Exercise prompt> Every record must be restated exactly. Drop the images.

Given data>
=-=-=

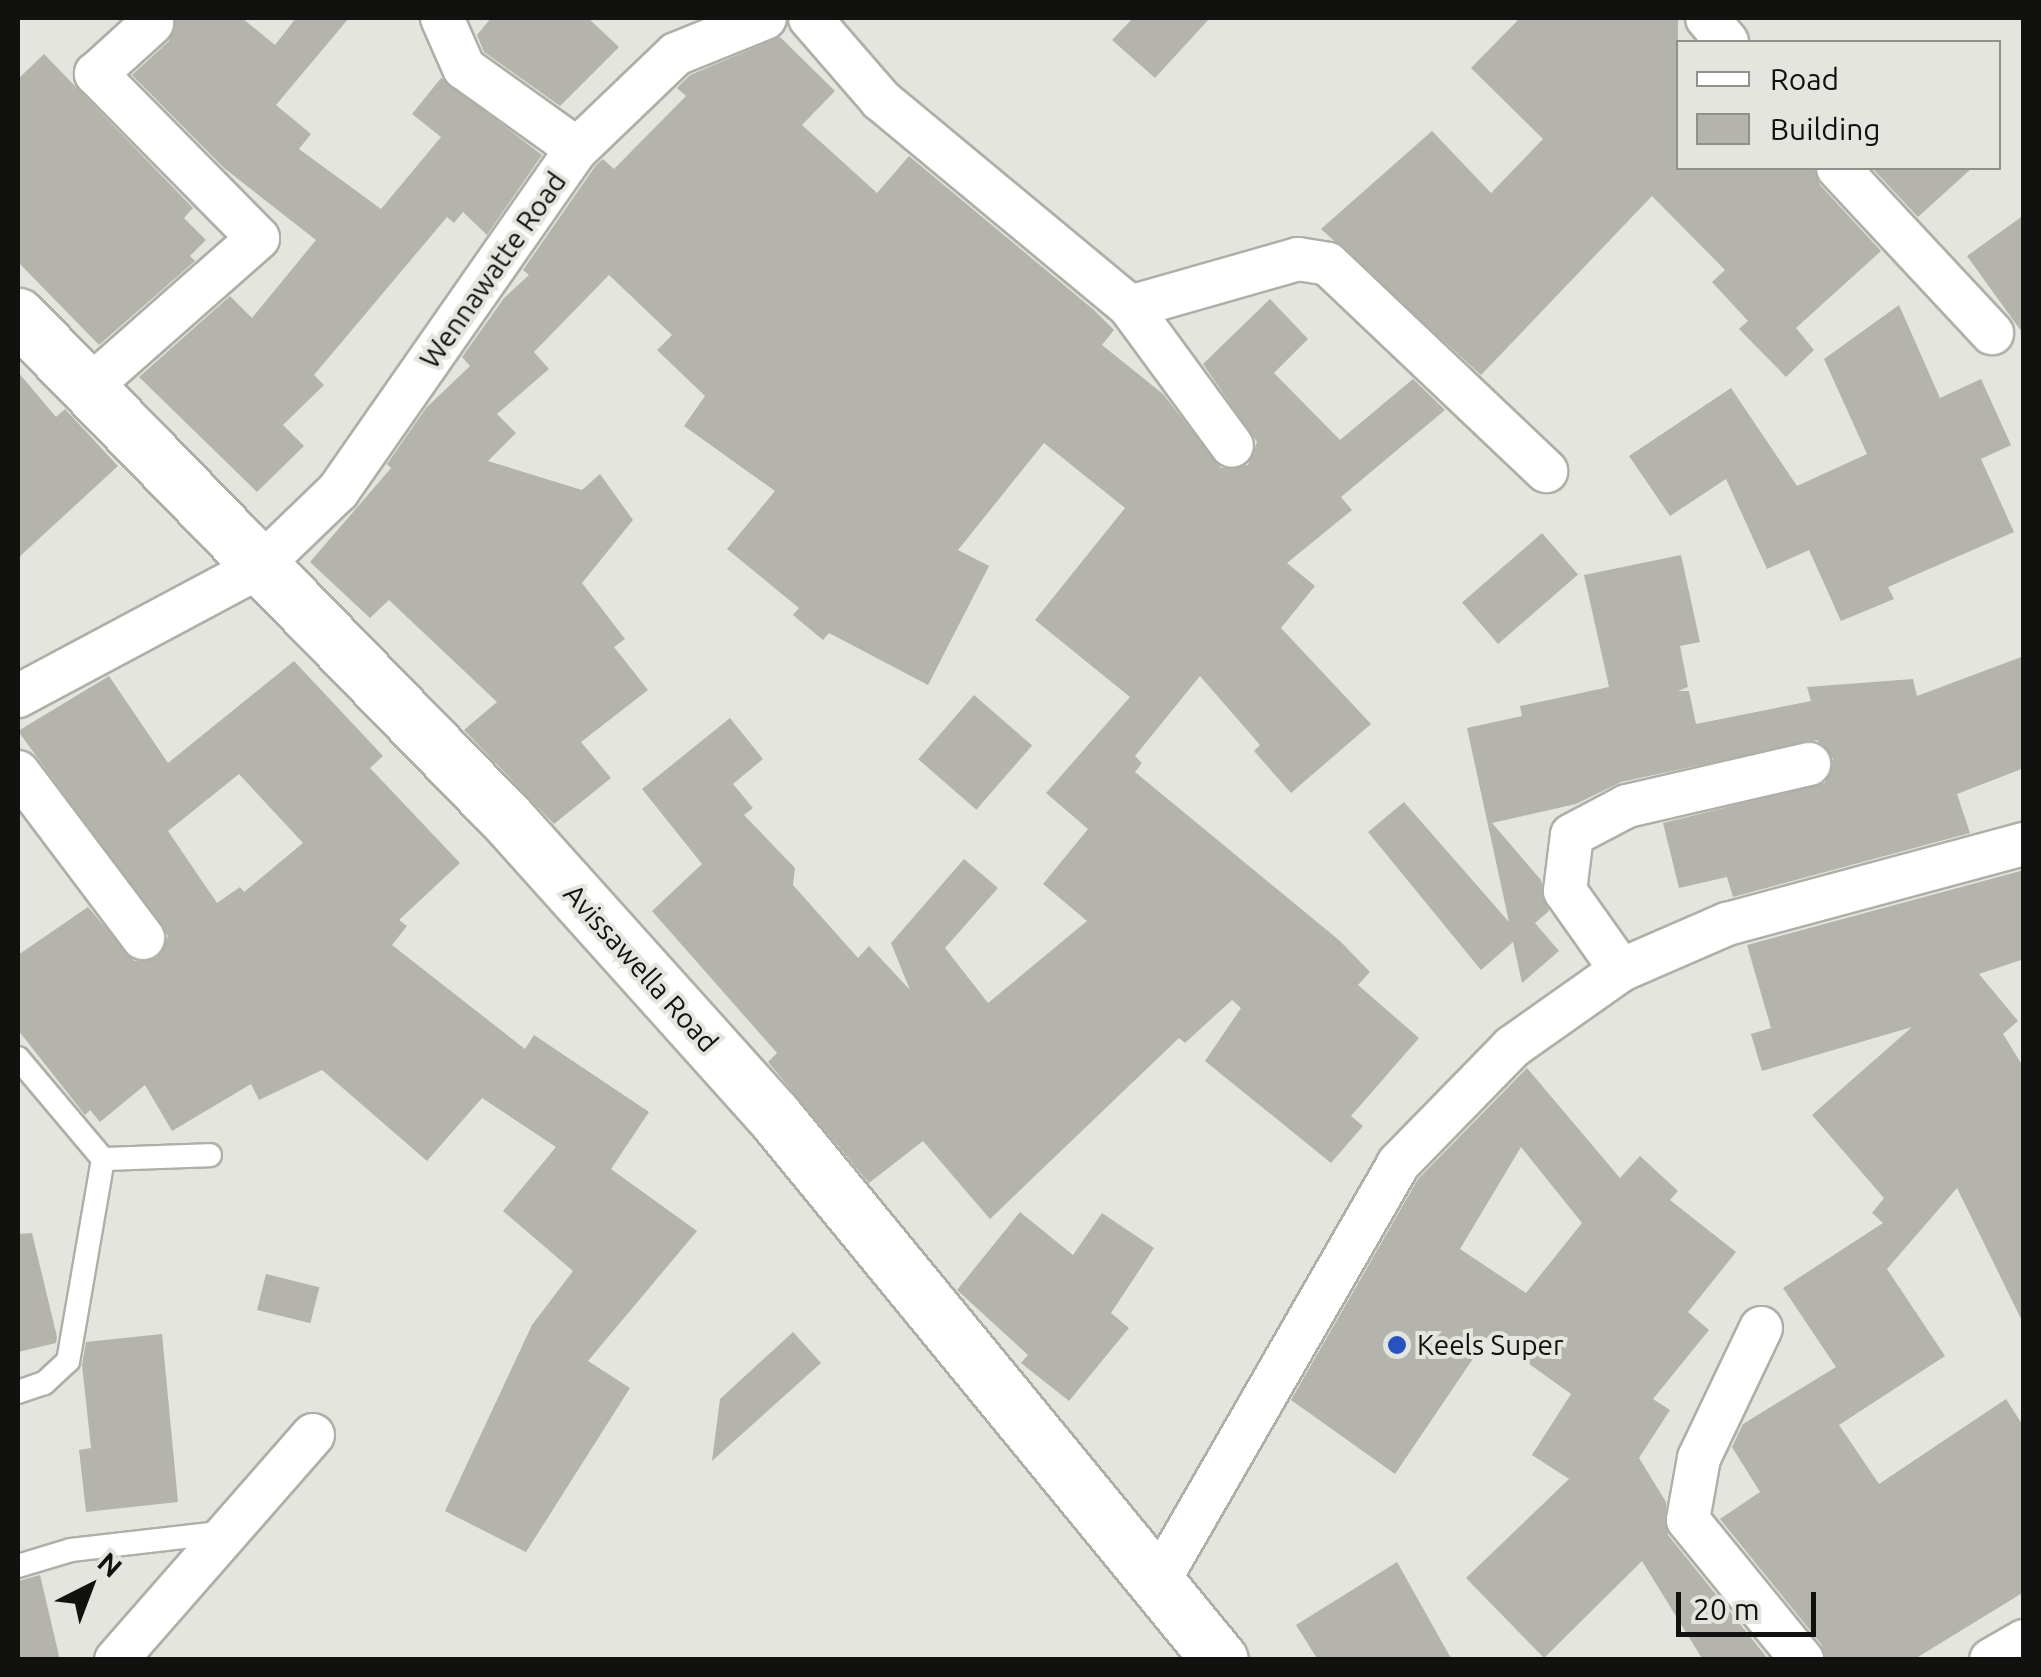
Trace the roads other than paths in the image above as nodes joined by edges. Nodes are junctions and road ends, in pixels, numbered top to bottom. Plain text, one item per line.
1 (442, 18) edge
2 (766, 18) edge
3 (810, 18) edge
4 (1707, 18) edge
5 (152, 23) dead end
6 (1725, 40) edge
7 (578, 149) junction
8 (1840, 170) edge
9 (1130, 307) junction
10 (18, 316) edge
11 (1992, 333) dead end
12 (88, 389) junction
13 (1232, 446) dead end
14 (1546, 471) dead end
15 (258, 568) junction
16 (22, 686) edge
17 (1809, 764) dead end
18 (18, 772) edge
19 (2024, 844) edge
20 (143, 938) dead end
21 (1620, 970) junction
22 (18, 1058) edge
23 (210, 1155) dead end
24 (104, 1160) junction
25 (1762, 1328) dead end
26 (18, 1392) edge
27 (314, 1435) dead end
28 (226, 1532) junction
29 (18, 1566) edge
30 (1158, 1582) junction
31 (2024, 1641) edge
32 (116, 1660) edge
33 (1220, 1660) edge
34 (1802, 1660) edge
35 (1991, 1660) edge

1 - 7 street
2 - 7 street, Wennawatte Road
3 - 9 street
4 - 6 street
5 - 12 street
7 - 15 street, Wennawatte Road
8 - 11 street
9 - 13 street
9 - 14 street
10 - 12 main road, Avissawella Road
12 - 15 main road, Avissawella Road
15 - 16 street, Wennawatte Road
15 - 30 main road, Avissawella Road
17 - 21 street
18 - 20 street
19 - 21 street
21 - 30 street
22 - 24 lane
23 - 24 lane
24 - 26 lane
25 - 34 street
27 - 28 street
28 - 29 lane
28 - 32 street
30 - 33 main road, Avissawella Road
31 - 35 street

=-=-=

Written answer>
Trace the roads other than paths in the image above as nodes joined by edges. Nodes are junctions and road ends, in pixels, numbered top to bottom. Plain text, one item per line.
1 (442, 18) edge
2 (766, 18) edge
3 (810, 18) edge
4 (1707, 18) edge
5 (152, 23) dead end
6 (1725, 40) edge
7 (578, 149) junction
8 (1840, 170) edge
9 (1130, 307) junction
10 (18, 316) edge
11 (1992, 333) dead end
12 (88, 389) junction
13 (1232, 446) dead end
14 (1546, 471) dead end
15 (258, 568) junction
16 (22, 686) edge
17 (1809, 764) dead end
18 (18, 772) edge
19 (2024, 844) edge
20 (143, 938) dead end
21 (1620, 970) junction
22 (18, 1058) edge
23 (210, 1155) dead end
24 (104, 1160) junction
25 (1762, 1328) dead end
26 (18, 1392) edge
27 (314, 1435) dead end
28 (226, 1532) junction
29 (18, 1566) edge
30 (1158, 1582) junction
31 (2024, 1641) edge
32 (116, 1660) edge
33 (1220, 1660) edge
34 (1802, 1660) edge
35 (1991, 1660) edge

1 - 7 street
2 - 7 street, Wennawatte Road
3 - 9 street
4 - 6 street
5 - 12 street
7 - 15 street, Wennawatte Road
8 - 11 street
9 - 13 street
9 - 14 street
10 - 12 main road, Avissawella Road
12 - 15 main road, Avissawella Road
15 - 16 street, Wennawatte Road
15 - 30 main road, Avissawella Road
17 - 21 street
18 - 20 street
19 - 21 street
21 - 30 street
22 - 24 lane
23 - 24 lane
24 - 26 lane
25 - 34 street
27 - 28 street
28 - 29 lane
28 - 32 street
30 - 33 main road, Avissawella Road
31 - 35 street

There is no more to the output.